At the centre of this monumental “Do Not Enter” sign will be a room containing information about the site. In case the information becomes unreadable, there will be another buried 20ft below, and another buried in the earth barrier itself. Detailed information about the WIPP will be stored in many archives around the world on special paper stamped with the instruction that it must be kept for 10,000 years, the rather arbitrary length of the site’s license.

Welcome to the world of nuclear semiotics. The vast landscape proposed for the WIPP is partly influenced by science fiction.

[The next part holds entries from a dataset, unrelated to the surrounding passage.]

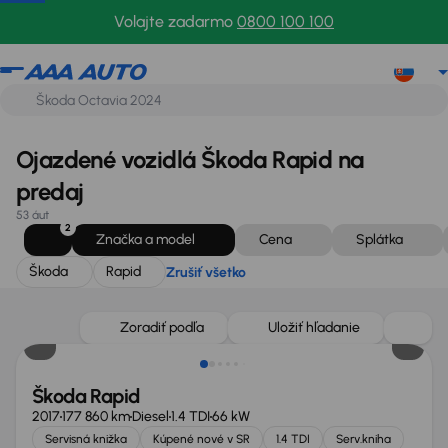
Škoda
Rapid
Zrušiť všetko
Volajte zadarmo
0800 100 100
Ojazdené vozidlá Škoda Rapid na
predaj
53 áut
2
Značka a model
Cena
Splátka
Škoda
Rapid
Zrušiť všetko
Zlacnené o 500 €
Zoradiť podľa
Uložiť hľadanie
Škoda Rapid
2017
177 860 km
Diesel
1.4 TDI
66 kW
Servisná knižka
Kúpené nové v SR
1.4 TDI
Serv.kniha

Nuclear physicists, engineers, anthropologists, sci-fi writers, artists and others have come together in the very broad, esoteric field of research into the way that future humans – and anything that comes after us – might be warned of our deadly legacy

Sadly, the idea to cover the site with a forest of massive concrete thorns was not taken up, nor the idea to create a self-perpetuating atomic priesthood who would use legend and ritual to create a sense of fear around the site for generations. Linguist Thomas Sebok first used the phrase “nuclear priesthood” in 1981. Neither was the idea of breeding cats that would change colour when exposed to radiation and – it was hoped – give birth to the idea of the ‘ray cat’, the feline Geiger counter, which would over the millennia teach humans to run if their cats change colour. Ironically, there is now Ray Cat movement with its own t-shirts, songs, and documentary.

The bright, modern meeting room in rural Oxfordshire feels a long way from the desert of New Mexico and talk of atomic priesthoods, but it is closer than it appears. The former World War II airfield at Culham is home to the UK’s Atomic Energy Authority and to the Culham Centre for Fusion Energy (CCFE), the UK’s nuclear fusion laboratory. Then the first nuclear reactor in Western Europe, which began operating just down the road at Harwell on another former airfield in 1947. Here also lies the HQ of the UK’s Radioactive Waste Management Ltd (RWM).

The initiative came up with a number of suggestions as how to help humans in the future make informed decisions, such as libraries, time capsules and physical markers
Sitting on the other side of the table from me are two of the people whose job it is to think about this rather big problem. Professor Cherry Tweed is the chief scientific adviser to RWM, and subject matter expert James Pearson is at the same company; it is their job to consider the options for marking the UK’s own repository, a facility that will take 200 years to plan, construct, fill up and seal. Like similar bodies around the world, the RWM has an obligation to consider the options for marking any proposed site.

On the video screen above us is a picture of the huge prehistoric mound Silbury Hill, near Stonehenge. “It is 340,000 cubic metres. It is more than 4,000 years old,” says Pearson. “Its use is highly debated, but essentially unknown. Is it an ancient marker? Can we do better? Should we even try?”

The Human Interference Task Force was set up in 1981 to answer precisely these questions for the proposed Yucca Mountain repository near Las Vegas, Nevada. The task force is widely credited with creating the field of nuclear semiotics. Today the Paris-based Nuclear Energy Agency (NEA) carries on the work of the now defunct task force’s through its initiative on the Preservation of Records, Knowledge and Memory Across Generations (RK&M Initiative) which began work in 2011 and whose final report was published in 2019.The NEA is an intergovernmental agency which encourages cooperation among the 33 countries with advanced nuclear technology infrastructure.